- Excerpt provided -
American general (1840–1919)

David Leroy Stanton (1840–1919) was an American Brevet Brigadier General who participated in the American Civil War. Stanton served in and commanded the 1st Maryland Infantry Regiment in the final months of the war, being brevetted for his services at the Battle of Five Forks.

==Biography==
Stanton was born on February 2, 1840, in Baltimore and spent his early life as a merchant. When the American Civil War broke out, Stanton enlisted in the Union Army on May 15, 1861, as a 1st Sergeant of the 1st Maryland Infantry Regiment by President Lincoln himself. being promoted to 2nd Lieutenant on November 1, 1861. After being promoted to 1st Lieutenant on December 12, 1862, Stanton was promoted to Captain of Company I on March 7, 1864. Around this time, Stanton participated at the Battle of Front Royal, the Harris Farm Engagement and the Battle of Globe Tavern. Stanton was promoted to Major on December 2, 1864, and promoted to Lieutenant Colonel on February 21, 1864. After being promoted to full Colonel on March 20, 1865, Stanton participated in the Appomattox campaign and was given command of the 2nd Brigade of the 2nd Division of the V Corps. During the Battle of Five Forks, Colonel Richard N. Bowerman was severely wounded during the battle and Stanton took charge of Bowerman's men for the rest of the battle. For his services in the battle, Stanton was brevetted Brigadier General on April 1, 1865, for "gallant conduct in the Battle of Five Forks, VA." with the brevetting confirmed in 1867.

- What you are asked to do -
Return the passage of the Stanton biography between "David Leroy Stanton" and "of Five Forks.", inclusive, copied word for word.

- Exercise data -

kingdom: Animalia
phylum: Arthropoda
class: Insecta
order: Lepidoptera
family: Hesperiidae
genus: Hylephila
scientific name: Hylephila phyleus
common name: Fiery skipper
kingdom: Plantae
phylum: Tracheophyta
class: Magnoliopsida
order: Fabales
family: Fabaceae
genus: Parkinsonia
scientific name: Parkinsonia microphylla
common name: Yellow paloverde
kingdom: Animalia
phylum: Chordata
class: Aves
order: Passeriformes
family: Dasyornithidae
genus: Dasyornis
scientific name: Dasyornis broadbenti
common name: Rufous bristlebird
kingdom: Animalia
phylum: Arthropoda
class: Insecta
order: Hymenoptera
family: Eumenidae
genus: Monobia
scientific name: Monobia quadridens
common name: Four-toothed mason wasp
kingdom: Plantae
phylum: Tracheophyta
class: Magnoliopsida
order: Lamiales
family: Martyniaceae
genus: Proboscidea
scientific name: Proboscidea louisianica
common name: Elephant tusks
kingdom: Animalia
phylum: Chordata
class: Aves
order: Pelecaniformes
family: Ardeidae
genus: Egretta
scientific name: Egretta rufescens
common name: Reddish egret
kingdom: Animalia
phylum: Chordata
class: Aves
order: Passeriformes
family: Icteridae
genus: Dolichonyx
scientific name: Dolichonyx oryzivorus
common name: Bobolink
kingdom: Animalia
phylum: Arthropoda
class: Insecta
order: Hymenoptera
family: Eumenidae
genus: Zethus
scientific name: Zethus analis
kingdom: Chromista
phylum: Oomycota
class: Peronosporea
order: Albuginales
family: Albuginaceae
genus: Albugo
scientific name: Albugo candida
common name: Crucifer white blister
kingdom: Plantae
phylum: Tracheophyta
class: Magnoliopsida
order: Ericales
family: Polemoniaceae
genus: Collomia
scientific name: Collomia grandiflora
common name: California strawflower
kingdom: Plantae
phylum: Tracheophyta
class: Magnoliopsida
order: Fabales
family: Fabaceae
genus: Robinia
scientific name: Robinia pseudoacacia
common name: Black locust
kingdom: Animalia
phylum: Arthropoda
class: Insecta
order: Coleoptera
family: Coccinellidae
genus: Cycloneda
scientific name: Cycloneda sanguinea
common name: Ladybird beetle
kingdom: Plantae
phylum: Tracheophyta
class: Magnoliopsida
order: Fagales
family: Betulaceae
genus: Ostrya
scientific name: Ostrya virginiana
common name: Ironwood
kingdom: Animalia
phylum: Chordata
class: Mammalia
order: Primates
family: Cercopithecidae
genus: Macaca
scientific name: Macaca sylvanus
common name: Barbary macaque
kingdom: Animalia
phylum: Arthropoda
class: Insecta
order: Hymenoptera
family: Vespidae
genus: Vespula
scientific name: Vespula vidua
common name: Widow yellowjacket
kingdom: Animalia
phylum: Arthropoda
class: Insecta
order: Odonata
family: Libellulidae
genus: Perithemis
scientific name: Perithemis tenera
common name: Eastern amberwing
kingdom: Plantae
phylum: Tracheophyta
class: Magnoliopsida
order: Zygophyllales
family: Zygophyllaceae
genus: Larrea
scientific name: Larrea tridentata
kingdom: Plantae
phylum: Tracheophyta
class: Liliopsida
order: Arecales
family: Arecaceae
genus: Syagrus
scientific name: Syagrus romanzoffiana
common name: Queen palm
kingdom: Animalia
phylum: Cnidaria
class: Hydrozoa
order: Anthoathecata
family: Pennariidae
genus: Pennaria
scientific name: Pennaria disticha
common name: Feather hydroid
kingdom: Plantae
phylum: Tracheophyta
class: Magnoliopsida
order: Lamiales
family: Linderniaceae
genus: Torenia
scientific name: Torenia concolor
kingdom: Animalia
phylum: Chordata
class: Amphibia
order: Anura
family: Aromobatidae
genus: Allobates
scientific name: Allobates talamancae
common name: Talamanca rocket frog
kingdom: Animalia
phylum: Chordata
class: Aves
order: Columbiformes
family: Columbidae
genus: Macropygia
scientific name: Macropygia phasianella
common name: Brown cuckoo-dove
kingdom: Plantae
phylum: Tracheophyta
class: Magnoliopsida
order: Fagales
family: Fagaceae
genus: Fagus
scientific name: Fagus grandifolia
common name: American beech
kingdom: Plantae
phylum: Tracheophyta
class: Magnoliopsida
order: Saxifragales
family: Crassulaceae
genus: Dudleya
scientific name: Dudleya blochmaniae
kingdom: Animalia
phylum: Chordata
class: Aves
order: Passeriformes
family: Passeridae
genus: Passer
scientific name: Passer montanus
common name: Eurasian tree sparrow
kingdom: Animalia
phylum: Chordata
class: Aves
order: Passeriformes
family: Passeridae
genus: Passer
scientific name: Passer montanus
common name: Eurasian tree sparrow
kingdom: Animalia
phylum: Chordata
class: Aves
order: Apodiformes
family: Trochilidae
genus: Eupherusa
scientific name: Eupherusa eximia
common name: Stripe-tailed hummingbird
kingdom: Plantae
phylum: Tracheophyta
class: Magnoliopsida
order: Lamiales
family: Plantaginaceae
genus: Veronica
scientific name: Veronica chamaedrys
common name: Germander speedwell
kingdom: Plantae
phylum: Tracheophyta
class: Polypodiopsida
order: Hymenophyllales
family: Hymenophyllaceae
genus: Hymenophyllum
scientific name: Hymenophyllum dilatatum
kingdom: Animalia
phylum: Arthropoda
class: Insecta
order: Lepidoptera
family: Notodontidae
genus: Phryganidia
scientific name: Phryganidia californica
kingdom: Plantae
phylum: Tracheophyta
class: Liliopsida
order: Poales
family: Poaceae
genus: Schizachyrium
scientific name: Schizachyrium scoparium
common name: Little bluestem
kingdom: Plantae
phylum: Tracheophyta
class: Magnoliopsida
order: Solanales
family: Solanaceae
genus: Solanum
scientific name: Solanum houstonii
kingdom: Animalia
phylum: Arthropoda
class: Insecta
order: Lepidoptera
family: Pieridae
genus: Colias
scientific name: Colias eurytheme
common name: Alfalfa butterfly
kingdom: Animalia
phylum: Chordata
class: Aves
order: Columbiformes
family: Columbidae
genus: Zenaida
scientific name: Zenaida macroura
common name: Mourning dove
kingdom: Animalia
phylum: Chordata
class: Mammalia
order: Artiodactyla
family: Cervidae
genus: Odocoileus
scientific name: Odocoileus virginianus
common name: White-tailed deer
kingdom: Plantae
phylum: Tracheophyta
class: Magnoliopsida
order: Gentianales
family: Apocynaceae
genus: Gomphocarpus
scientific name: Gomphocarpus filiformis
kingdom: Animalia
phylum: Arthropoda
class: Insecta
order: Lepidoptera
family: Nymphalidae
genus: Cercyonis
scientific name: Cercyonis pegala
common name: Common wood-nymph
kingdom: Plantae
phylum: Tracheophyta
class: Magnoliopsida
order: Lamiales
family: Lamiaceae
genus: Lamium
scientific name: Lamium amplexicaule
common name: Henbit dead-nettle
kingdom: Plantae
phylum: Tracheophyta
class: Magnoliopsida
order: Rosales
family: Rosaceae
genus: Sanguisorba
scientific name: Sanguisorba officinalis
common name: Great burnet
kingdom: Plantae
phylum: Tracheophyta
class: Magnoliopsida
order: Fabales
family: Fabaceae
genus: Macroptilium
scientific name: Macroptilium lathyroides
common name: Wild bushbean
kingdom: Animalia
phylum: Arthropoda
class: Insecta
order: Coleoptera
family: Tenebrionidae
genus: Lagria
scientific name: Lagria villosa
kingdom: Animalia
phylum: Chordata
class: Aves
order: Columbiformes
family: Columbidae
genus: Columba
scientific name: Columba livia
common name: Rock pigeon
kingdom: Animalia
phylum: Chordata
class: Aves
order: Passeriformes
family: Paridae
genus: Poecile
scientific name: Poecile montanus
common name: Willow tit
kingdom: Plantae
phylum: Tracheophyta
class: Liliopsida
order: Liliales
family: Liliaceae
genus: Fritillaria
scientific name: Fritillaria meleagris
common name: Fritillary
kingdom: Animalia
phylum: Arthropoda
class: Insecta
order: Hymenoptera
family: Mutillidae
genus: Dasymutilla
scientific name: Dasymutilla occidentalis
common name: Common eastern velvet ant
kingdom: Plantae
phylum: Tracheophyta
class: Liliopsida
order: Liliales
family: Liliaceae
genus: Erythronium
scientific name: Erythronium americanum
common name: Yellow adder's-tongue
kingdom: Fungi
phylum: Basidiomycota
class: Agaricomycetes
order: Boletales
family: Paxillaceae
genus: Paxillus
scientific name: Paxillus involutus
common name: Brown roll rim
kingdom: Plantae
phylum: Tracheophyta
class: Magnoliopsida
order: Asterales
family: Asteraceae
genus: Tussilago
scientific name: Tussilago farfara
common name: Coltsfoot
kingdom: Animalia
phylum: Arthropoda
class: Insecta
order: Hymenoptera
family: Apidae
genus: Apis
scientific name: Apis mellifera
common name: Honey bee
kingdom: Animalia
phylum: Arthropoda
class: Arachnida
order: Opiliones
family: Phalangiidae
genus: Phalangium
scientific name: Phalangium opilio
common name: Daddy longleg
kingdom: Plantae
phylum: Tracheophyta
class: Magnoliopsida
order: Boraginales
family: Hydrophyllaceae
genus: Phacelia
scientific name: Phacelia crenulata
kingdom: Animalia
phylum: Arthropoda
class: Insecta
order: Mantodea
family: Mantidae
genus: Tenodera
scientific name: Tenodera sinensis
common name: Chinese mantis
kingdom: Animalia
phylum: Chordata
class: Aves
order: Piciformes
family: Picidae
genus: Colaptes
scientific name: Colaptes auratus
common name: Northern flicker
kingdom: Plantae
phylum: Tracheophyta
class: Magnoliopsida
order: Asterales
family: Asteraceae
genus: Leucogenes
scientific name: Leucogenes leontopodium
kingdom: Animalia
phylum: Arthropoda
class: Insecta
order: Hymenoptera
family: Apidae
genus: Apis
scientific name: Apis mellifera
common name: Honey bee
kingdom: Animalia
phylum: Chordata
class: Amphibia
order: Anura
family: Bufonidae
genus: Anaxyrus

- Answer to this problem -
David Leroy Stanton (1840–1919) was an American Brevet Brigadier General who participated in the American Civil War. Stanton served in and commanded the 1st Maryland Infantry Regiment in the final months of the war, being brevetted for his services at the Battle of Five Forks.